Alarming new figures indicate that the economy contracted 0.7 percent in the first quarter -- are warning bells sounding?
The U.S. economy had a very weak start to the year by posting a 0.7 percent contraction in the first quarter, and it’s worrying economists who had hoped things had turned around.
The government reported that poor trade performance and more caution from consumers and businesses had led to a contraction in the U.S. economy in the first three months of this year, a reversal from the initial 0.2 percent increase that the Commerce Department had reported last month, according to a New York Times report.
It shows that despite the improvement in the U.S. economy, there are still some cracks showing after the lackluster numbers from January, February, and March that can’t all be blamed on random factors like wintry weather or statistical anomalies.
It’s the the third time that there has been a quarterly contraction since mid-2009 when the recovery is believed to have begun.

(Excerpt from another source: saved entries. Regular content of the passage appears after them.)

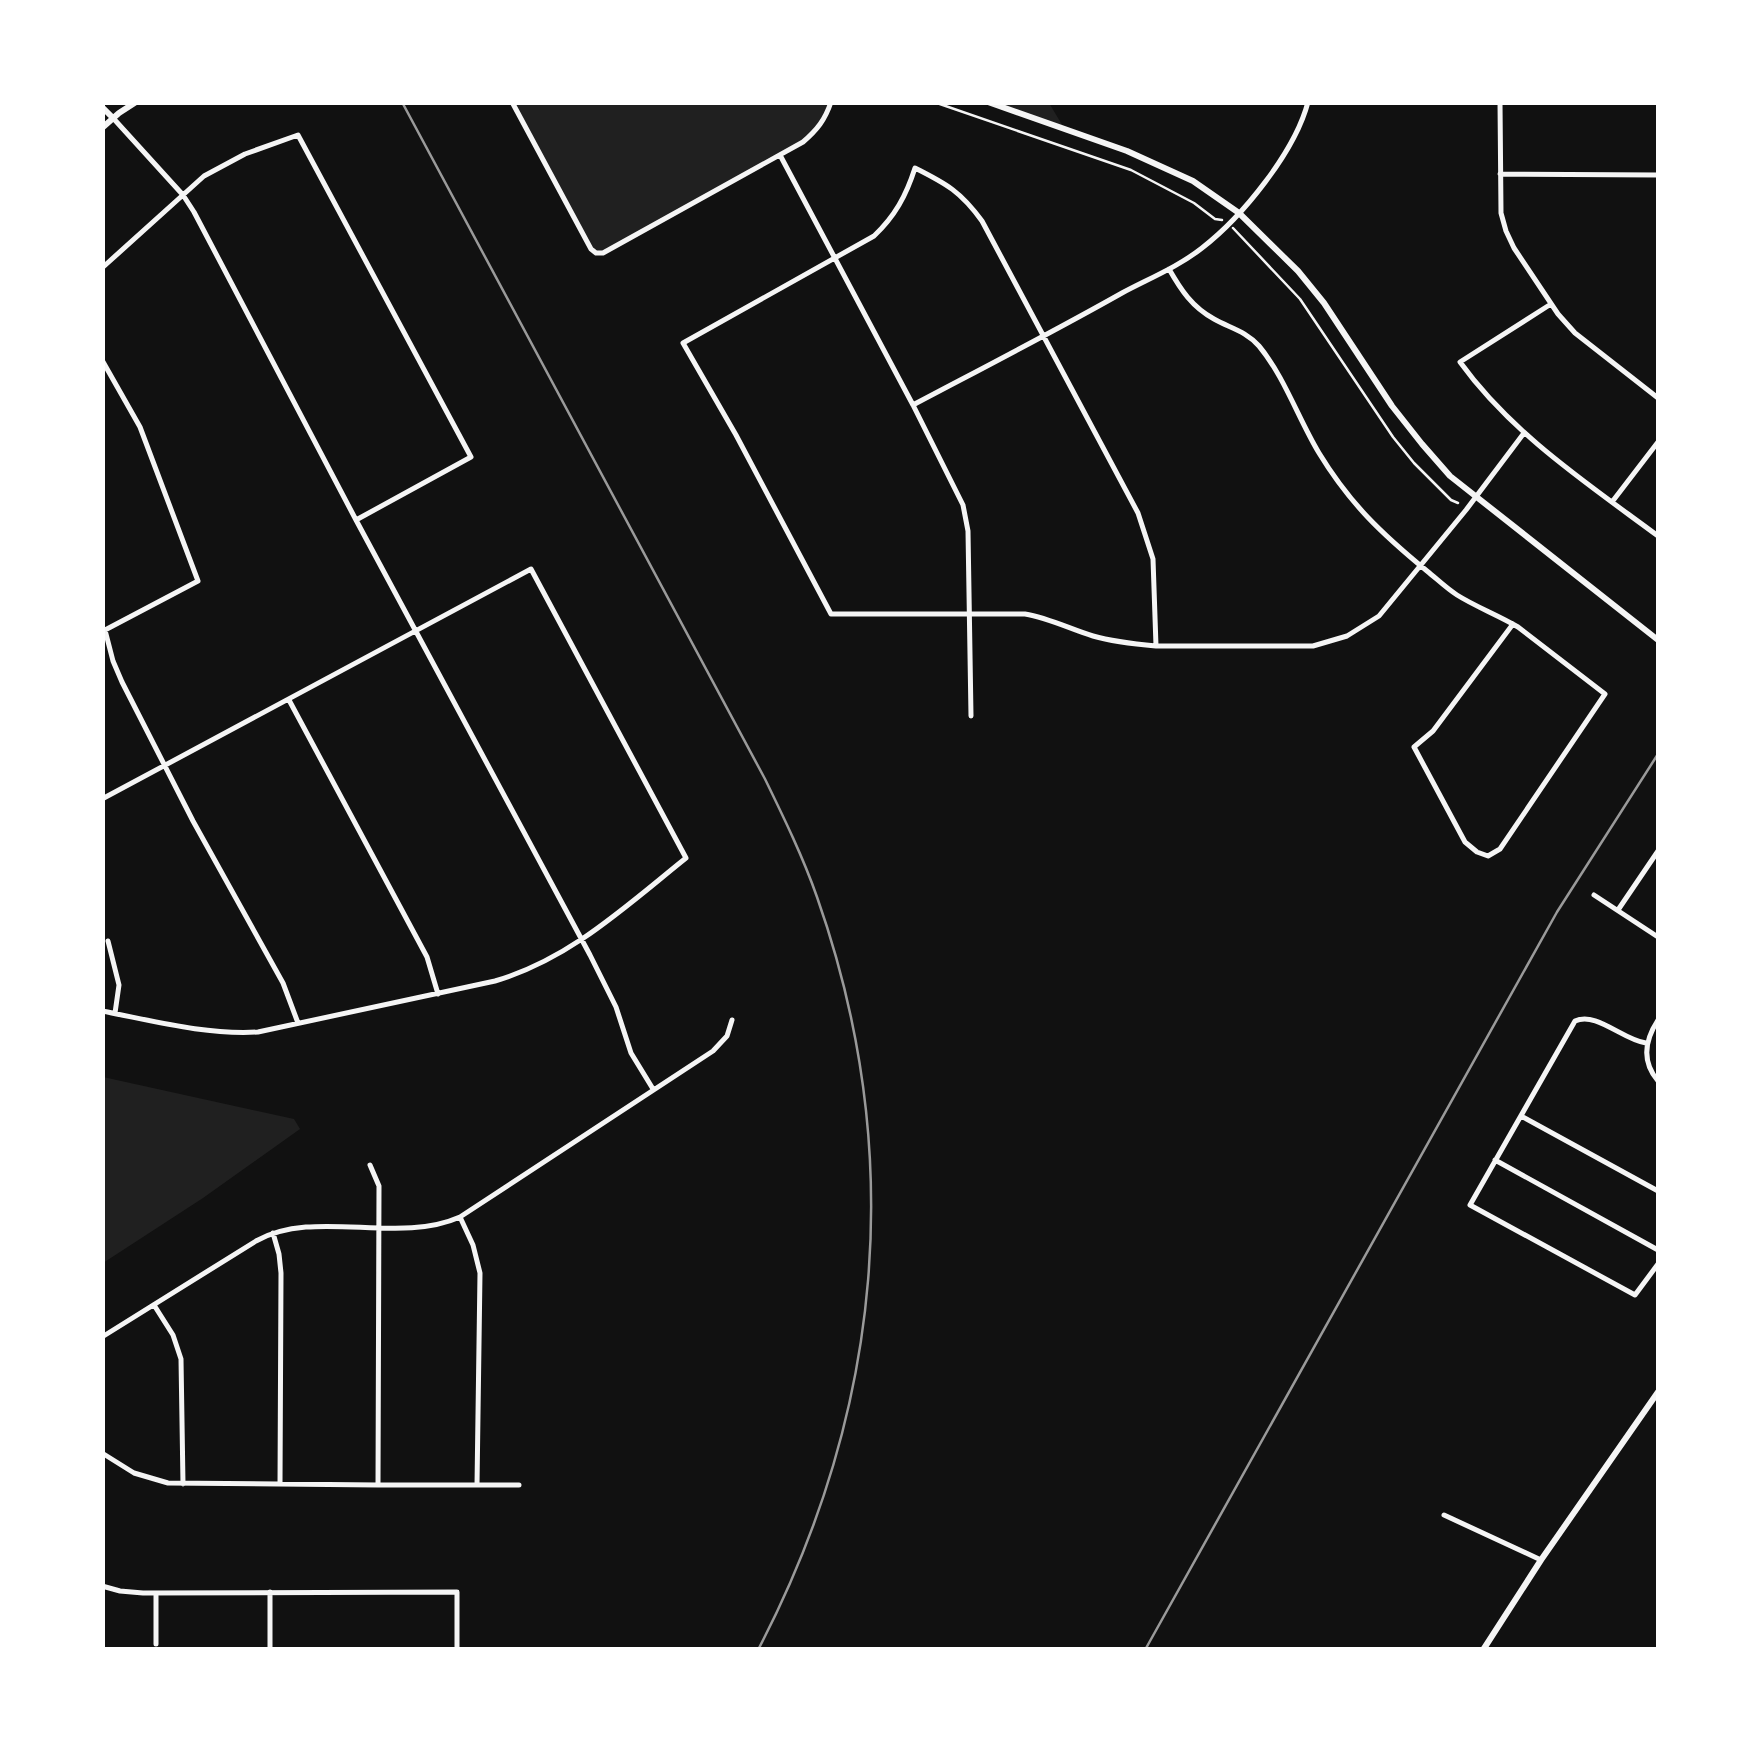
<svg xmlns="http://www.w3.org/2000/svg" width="1761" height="1752" viewBox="0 0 1761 1752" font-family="Helvetica,sans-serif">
<rect width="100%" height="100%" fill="#111"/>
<!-- green -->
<path fill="#202020" d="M 512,103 L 831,103 L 825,118 L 803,142 L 603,253 L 596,253 Z
M 988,103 L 1049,103 L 1064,128 Z
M 103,1077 L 294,1119 L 300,1129 L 203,1198 L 103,1263 Z"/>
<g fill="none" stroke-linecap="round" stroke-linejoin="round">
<!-- path -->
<path stroke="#f5f5f5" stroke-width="2.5" d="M 934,102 L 1131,170 L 1194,203 L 1215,219 L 1222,220
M 1233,228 L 1300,299 L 1393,437 L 1414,463 L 1451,500 L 1458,503"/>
<!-- minor -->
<path stroke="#f5f5f5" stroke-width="5" d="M 512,102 L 591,249 L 596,253 L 603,253 L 803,142 C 817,130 825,120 831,102
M 1500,102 L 1501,213 L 1506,231 L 1514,248 L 1558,314 L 1575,333 L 1658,398
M 113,118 L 183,195 L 194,212 L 356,520 L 590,955 L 616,1007 L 631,1053 L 653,1089
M 780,155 L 913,405 L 963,505 L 968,531 L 971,716
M 1500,174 L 1658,175
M 102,268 L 204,176 L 245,154 L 298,135 L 471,457 L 356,520
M 1169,269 C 1181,290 1192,307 1214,319 C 1230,328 1246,331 1259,346 C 1284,376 1299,420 1319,453 C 1350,504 1382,534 1427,571 C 1437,579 1446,588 1457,595 C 1476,607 1498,615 1518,627 L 1605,694 L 1500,849 L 1488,856 L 1477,852 L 1465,842 L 1414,747 L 1433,731 L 1513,624
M 1551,304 L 1460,362 C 1512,434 1588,484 1658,536
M 102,360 L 140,427 L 198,581 L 105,630 L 113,661 L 122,682 L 193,821 L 283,983 L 298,1023
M 913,405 C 983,368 1053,332 1122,293 C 1148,279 1178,267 1202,248 C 1242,217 1295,152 1308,102
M 1612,502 L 1658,442
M 1156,646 L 1153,559 L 1138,513 L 982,221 C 961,192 947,184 915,168 C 906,196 895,216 874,236 L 683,343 L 736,435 L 831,614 L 1025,614 C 1049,618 1070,629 1093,636 C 1114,642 1134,644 1156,646 L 1313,646 L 1347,636 L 1379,616 L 1466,510 L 1524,433
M 289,700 L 427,957 L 438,994
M 102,799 L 531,569 L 686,858 C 626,906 570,959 495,981 L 258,1032 C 205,1035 154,1021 102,1011
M 1594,895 L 1658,937
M 1618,910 L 1658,851
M 108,941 L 119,985 L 115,1013
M 1658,1020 C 1645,1040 1641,1061 1658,1081
M 1646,1043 C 1623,1040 1596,1011 1575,1021 L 1470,1205 L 1635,1295 L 1658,1264
M 1521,1116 L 1658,1191
M 1495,1160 L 1658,1250
M 273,1233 L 279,1254 L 281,1273 L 280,1484
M 154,1305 L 173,1335 L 181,1359 L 183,1484
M 102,1337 L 256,1241 C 315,1208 397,1245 460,1217 L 713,1051 L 727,1036 L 732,1020
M 102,1453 L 134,1473 L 168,1483 L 378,1485 L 379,1186 L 370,1165
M 378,1485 L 477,1485 L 480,1273 L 473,1245 L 460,1217
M 477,1485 L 519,1485
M 1444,1515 L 1541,1560
M 102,1586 L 120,1591 L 143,1593 L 457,1592 L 457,1650
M 270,1592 L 270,1650
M 156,1593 L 156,1644"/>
<!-- tertiary -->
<path stroke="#f5f5f5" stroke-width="6" d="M 988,102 L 1127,151 L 1193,181 L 1239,213 L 1298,271 L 1324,303 L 1392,406 L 1422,444 L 1450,476 L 1658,640
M 102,107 L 113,118
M 102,128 L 119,113 L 136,102"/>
<!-- secondary -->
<path stroke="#f5f5f5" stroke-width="6" d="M 1483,1650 L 1541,1560 L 1658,1392"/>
<!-- rail -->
<path stroke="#9a9a9a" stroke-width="2.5" d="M 402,102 L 765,779 C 784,818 803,857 817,897 C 907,1153 883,1410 758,1650
M 1145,1650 L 1557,912 L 1658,754"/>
</g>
<!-- border -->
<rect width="1761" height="1752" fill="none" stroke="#ffffff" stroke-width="210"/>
</svg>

There were also declines int he first quarters of 2011 and 2014.
The revision in numbers was sparked by new data that hadn’t been available before, and it contained the bad news that exports took a much bigger dip than previously believed, and imports were higher.
The trade balance has been affected by a labor dispute at ports on the West Coast, which has resulted in a significant slowdown. A return to normal trade patterns could mean a much better second quarter, economists believe.
Although plunging back into a recession appears unlikely, it is causing the Federal Reserve to hold back on increase short-term interest rates, which had previously been rumored to happen in June. That will not happen until later this year, most likely.